**Selected extract**
★ ★ ★ ★

State Of The Mob Book
Don Winslow's "Cities In Ruin" novel, and the sanitized Mafia in contemporary literature.
The Mafia’s history with books and film is a long one, let’s just start in 2012. Andrew Dominik’s star studded Killing Them Softly tanked the box office during what at the time seemed like, if not the death knell, certainly an augur for the gangster film’s decline. It was an ultra cynical movie released in an era still high off the fumes of Hope and Change. Not only were there no heroes, which hadn’t been unusual for mob movies since Goodfellas, there were hardly even anti-heroes. Like the George V. Higgins novel it was based on, Cogan’s Trade, criminals had very little interiority and the various beatings and executions contained no passion and no underlying motives beyond business as usual. This was not a story about wise guys and their wounded psyches and fragile egos, but the 2008 financial crisis, as summed up by Brad Pitt’s final line: “America’s not a country, it’s a business. Now fuckin pay me.”
The film underwent some reappraisal by apartment-shackled critics in the shifted climate of 2020 as something of an overlooked gem. No doubt, its dirty, oppressive, vaguely apocalyptic atmosphere was more fitting for this decade than that of its release. Even the unrebuked misogyny of multiple characters, utterings lifted straight from the 1974 source material that would make Christopher Moltisanti blush, managed to evade post MeToo critical scorn. That might be because the film stayed well within the peripheral of its target niche, but it might also be that it so thoroughly robbed the gangster life of even the remotest hedonic aspirational quality that its characters were free to roll around in the sewage in ways even a Scorsese protagonist couldn’t without a firm lecture. If every major mob film from Mean Streets onward was a compounded distancing from The Godfather’s perceived romanticism, Killing Them Softly marks that trajectory’s endpoint.
But what about the literary world? Despite the mafia’s supreme Hollywood reign in the 20th century, and the most critically lauded of them adapted from books, the organized crime novel never found a firm footing on page outside the non-fiction aisle. If the genre slowly chugged along in the 80’s and 90’s through the efforts of writers like Dennis Lehane and Elmore Leonard, what fertile ground could there be for it today? If Ross Barkan’s recent piece is any indicator, probably not much. He notes:
There are numerous polls and studies that tell us men are no longer reading, men are falling behind in school, and men, in this transmogrifying economy, are struggling to adapt. A different sort of literary culture—one not dominated by the affluent and the college-educated—would be interested in these stories. What does male alienation look like? What about consciousness at its most fraught, its most poisoned?
City In Ruins
Which is why I was pleasantly surprised to find that mob fiction is somehow still making its way into book stores. Standing opposite of Killing Them Softly/Cogan’s Trade on the realism spectrum is Don Winslow’s City On Fire trilogy, recently concluded with City In Ruins. The trilogy was advertised as a loose retelling of The Iliad and The Odyssey set in New England criminal underworld of the 1980s and 90s, as a war breaks out between the Italian and Irish mafias. At the center is soon-to-be-played-by-Austin-Butler Danny Ryan, who in less than two years, rises from occasional loan collector to Boss of the Rhode Island Irish mob without a single unvirtuous motive to propel him there.1 He doesn’t cheat on his wife, he doesn’t raise his voice to his son, he doesn’t lust after status or fancy cars. He’s a “Springsteen guy,” a New England chowderhead; not a single unrelatable bone in his body outside of his love for the Sox. Every crime he commits is a defensive measure in a war he did everything in his power to prevent. Despite much tortured internal monologue about how everyone he loves ends up paying for his sins, he hardly reaches the corruption of Michael Corleone just two hours into The Godfather.

★ ★ ★ ★

**Record excerpts**
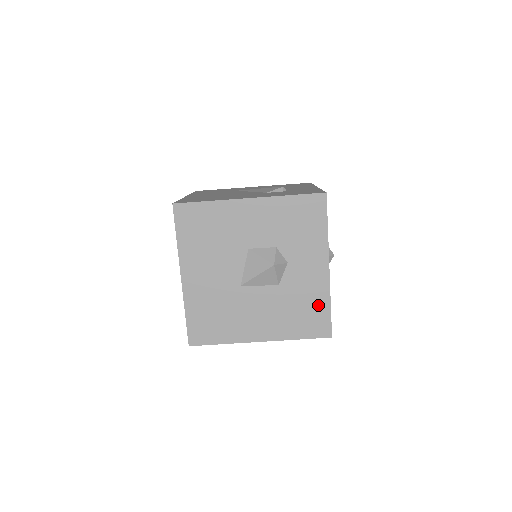
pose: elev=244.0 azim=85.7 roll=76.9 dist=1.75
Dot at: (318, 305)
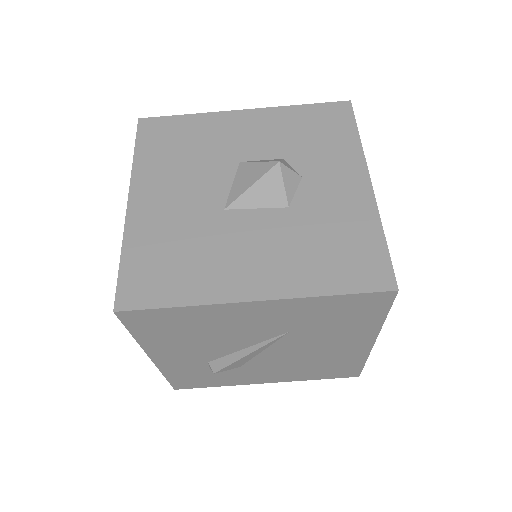
Dot at: (361, 235)
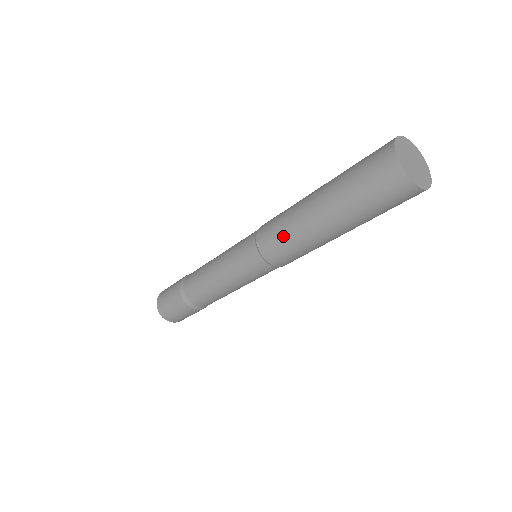
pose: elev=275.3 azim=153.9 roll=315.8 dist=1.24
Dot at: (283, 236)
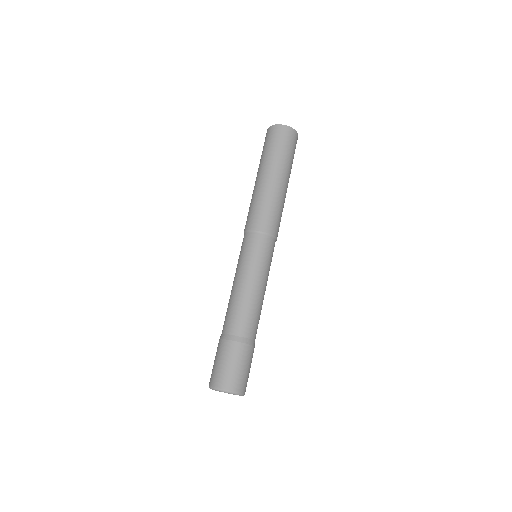
Dot at: (265, 206)
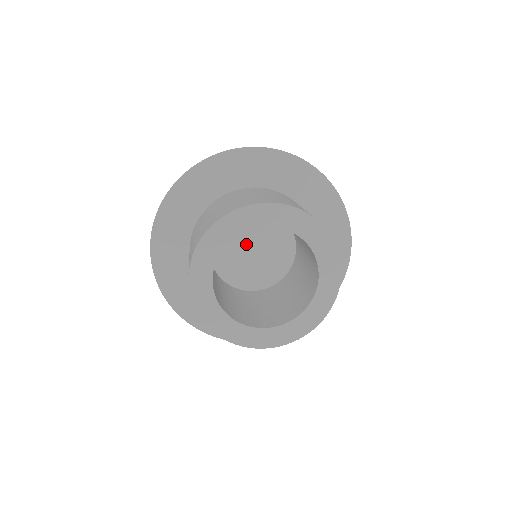
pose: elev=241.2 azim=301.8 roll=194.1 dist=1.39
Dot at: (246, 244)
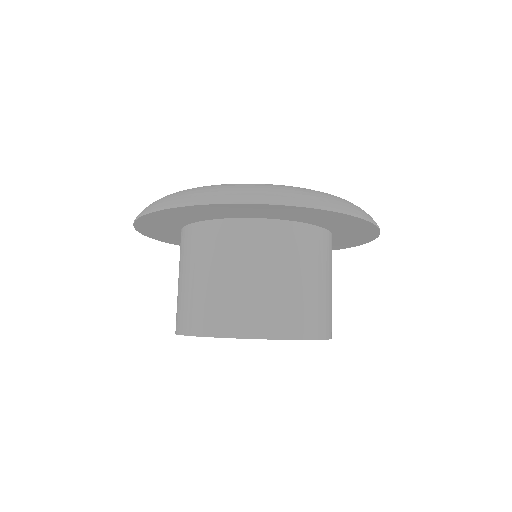
Dot at: occluded
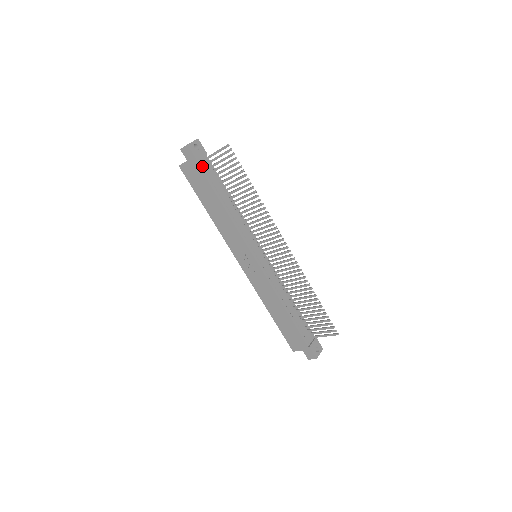
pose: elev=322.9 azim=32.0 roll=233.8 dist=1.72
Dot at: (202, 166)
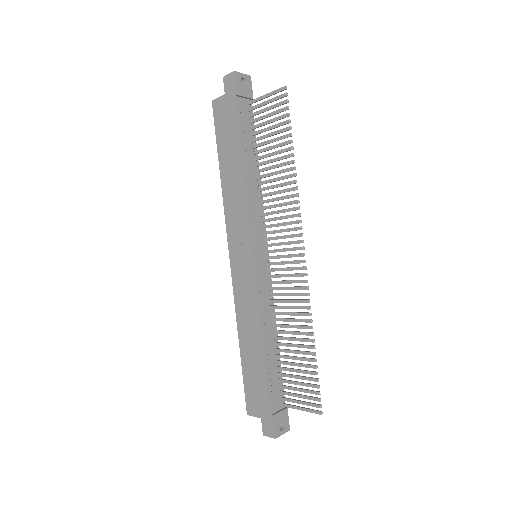
Dot at: (240, 107)
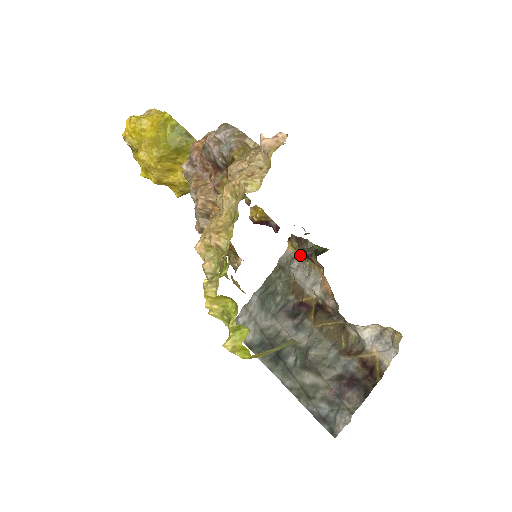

★ ★ ★ ★

**Work instructions**
1. Could you rewrite the entries from the line that has "pose: elev=275.3 azim=153.9" through the end of the entries, changing "pose" to "camera" and leaving everything else as it is? Leave out the pictures.
2. How would the essay on mob fiction and Don Winslow's trilogy go on from here? Write the next part.

**Task answers**
1.
camera: elev=275.3 azim=153.9 roll=315.8 dist=1.24
Dot at: (283, 236)
Dot at: (265, 206)
camera: elev=241.2 azim=301.8 roll=194.1 dist=1.39
Dot at: (246, 244)
Dot at: occluded
camera: elev=322.9 azim=32.0 roll=233.8 dist=1.72
Dot at: (202, 166)
Dot at: (240, 107)

2.
Before this turns into a hatchet job, let me say I devoured these books faster than anything I ever rated five stars on Goodreads. Winslow’s fast pacing, short chapters, and continuously escalating tension is a masterclass in Elmore-Leonard-writing-advice style minimalism. Though hardly more challenging than a James Patterson novel, the writing is not devoid of its poetic flourishes. From the City of Ruins prologue:
Danny watches building come down.
It seems to shiver like a shot animal, then is perfectly still for just an instant, as if it can’t bring itself to acknowledge its death, and then falls down on itself. All that’s left of where the old casino is a tower of dust rising into the air, like a cheesy trick from some lounge-act musician writ large.
“Implosion,” they call it, Danny thinks.
Collapse from the inside.
Aren’t they all, Danny thinks.
If Danny Ryan himself stays a little too noble for readers that like their anti-heroes to be, well, anti-heroic, there’s plenty of unsavory tertiary characters to give this story the grit it needs. Peter Moretti Jr. is the son of deceased of New England crime family boss, Peter Moretti, and his avenges his father’s death by gunning down his unfaithful mother while she’s in her bathrobe. Christopher Palumbo ditches his wife and son to live in Utah with a new woman, only to return nearly a decade later begging his wife to cuckold him so his old crew sees that he’s whipped and doesn’t murder him. Final antagonist, Allie Licata, uses a special prostitution service that allows him to viciously beat their girls into the E.R. There’s enough fights and shootouts to satisfy any fan of the genre. What gets lost in the breezy and aerodynamic prose is the voice and texture that bring this world and its characters alive. Consider, for instance, the following exchange in City In Ruins where the New England mafia debates bringing Chris Palumbo back in the fold. It’s one of the few scenes where bunch of Wiseguys are in a room together:
Finally, Giglione says, “Go wait outside. The men need to talk. We’ll call you in when we’re ready.”
Chris nods head and goes out.
“Fucking kill this fucking fuck,” Marco says.
“Concur,” Marraganza says.
“I agree,” Giglione says. “But not yet. What’s the hurry? The wife’s about tapped out. Let him make some money for us now. “
“He gave us each twenty g’s,” La Favre says, “so there’s probably more where that came from.”
“Chris could always make,” Vacca says.
“You think he means it about not wanting power?” Marraganza asks.
“You think?” asks Marco.
“I’ll prove it,” Giglione says. “Bring him back in.”
Chris comes in.
There’s nothing wrong with this. It’s snappy. It’s natural enough. It moves the scene along. But compare that to the following exchange from George V. Higgins’ Cogan’s Trade, in which Frankie tries to convince Johnny Amato to let his friend Russell, who seems intent on making the worst impression possible, in on a job:
“He clean?” Amato said. “Both you guys clean?”
“Frankie,” Russell said, “you been using something?”
“Shut the fuck up, all right, Russell?” Frankie said. “Yeah. I haven’t had anything but booze since I get out. Not that much booze, either. Mostly beer. I been waiting for the payday, I start in on the VO and other stuff.”
“You’re on pills,” Amato said. “You’re in, you’re on pills. I seen you, don’t forget. You were beating the hell out of them yellowjackets.”
“John,” Frankie said, “the yellowjackets were there. I didn’t see nobody serving no beer. I took what there was. I haven’t had none of that stuff since I was out.”
“How about him?” Amato said.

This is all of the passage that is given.